L'échange devrait être bien moins feutré qu'entre Jospin et Chirac en 1995. Ségolène Royal comme Nicolas Sarkozy auront en tête ce soir de faire chuter l'autre en l'emmenant sur ses terrains difficiles.
Institutions, lobbies
et immigration pour Royal
La candidate socialiste devrait mettre l'accent sur sa volonté répétée de créer
un « Etat impartial », alors que son adversaire veut « conserver le régime actuel », comme on l'explique au PS. En prônant une réforme institutionnelle qui augmente les pouvoirs du Parlement, en déclarant à l'envi qu'elle n'est tenue par « aucun lobby économique » ni par « aucune puissance financière », elle sous-entend que Nicolas Sarkozy, ami de Martin Bouygues et Arnaud Lagardère, lui l'est. Ségolène Royal devrait également l'attaquer sur ce qu'elle appelle sa volonté
de « diviser les Français ». Avec en point d'orgue, sa politique de l'immigration.
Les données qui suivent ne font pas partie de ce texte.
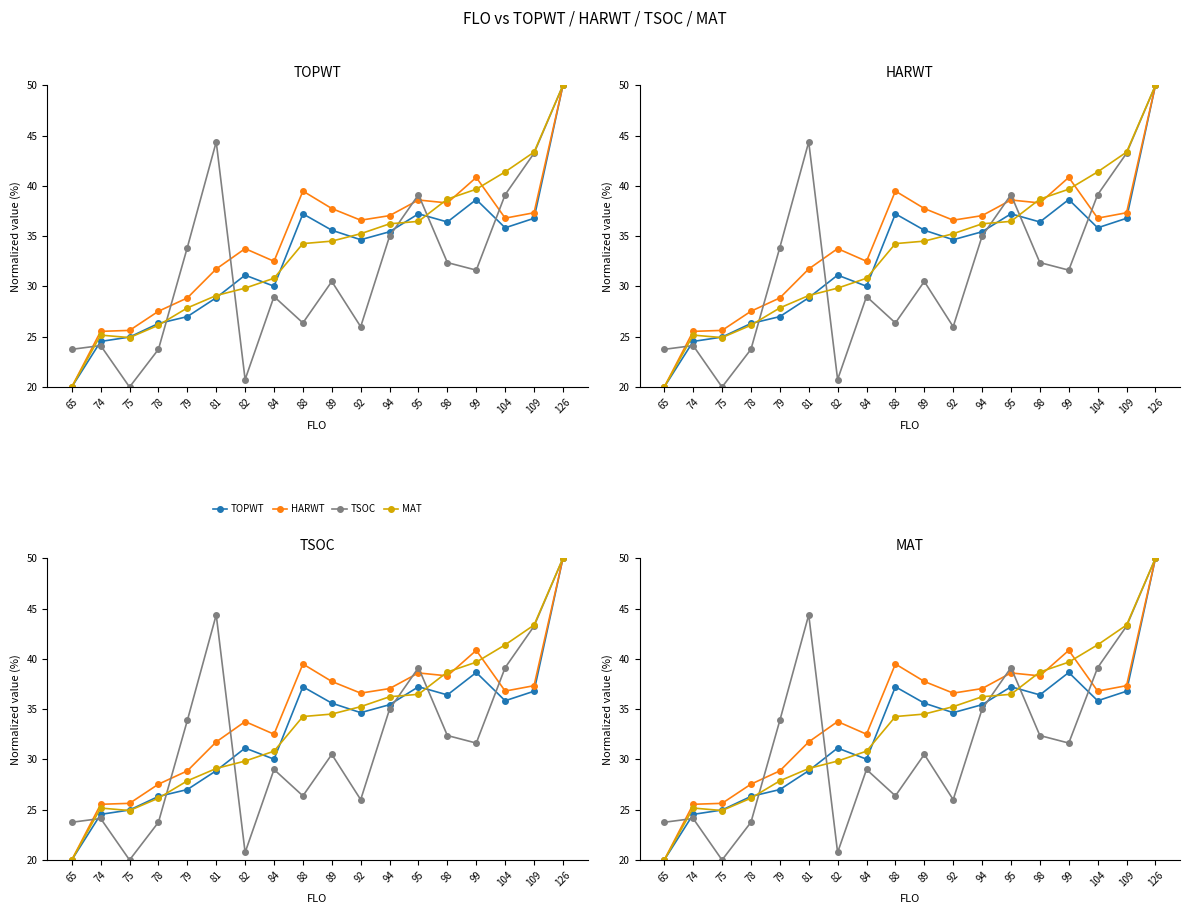

List the labels in order of HARWT value, largest first.

126, 99, 88, 95, 98, 89, 109, 94, 104, 92, 82, 84, 81, 79, 78, 75, 74, 65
La candidate PS qualifie ainsi d' « ignoble » l'idée
de Nicolas Sarkozy de créer « un ministère de l'immigration et de l'identité nationale ». Une manière politique pour Ségolène Royal
de pointer la personnalité de son adversaire.
Croissance, 35 heures
et stabilité pour Sarkozy
Le candidat de l'UMP devrait attaquer son adversaire sur le terrain de l'économie et de l'emploi pour opposer les deux projets. « La réponse des socialistes à la pauvreté, c'est la gratuité ; la mienne c'est le travail », a-t-il expliqué au journal Le Monde la semaine dernière. Alors que Ségolène Royal veut la généralisation des 35 heures, Nicolas Sarkozy répète qu'« aucun pays qui a réussi le pari du plein emploi, n'a choisi la stratégie du partage du temps de travail ». Et de mettre en avant une étude de l'institut Rexecode qui indique que son programme est le seul susceptible de créer de la croissance. Sarkozy ne manquera non plus, pas d'insister sur « l'instabilité » de Ségolène Royal. « Au cours de cette campagne, elle a beaucoup changé d'avis, sur tous les sujets », note un proche du candidat. B. B. et D. C.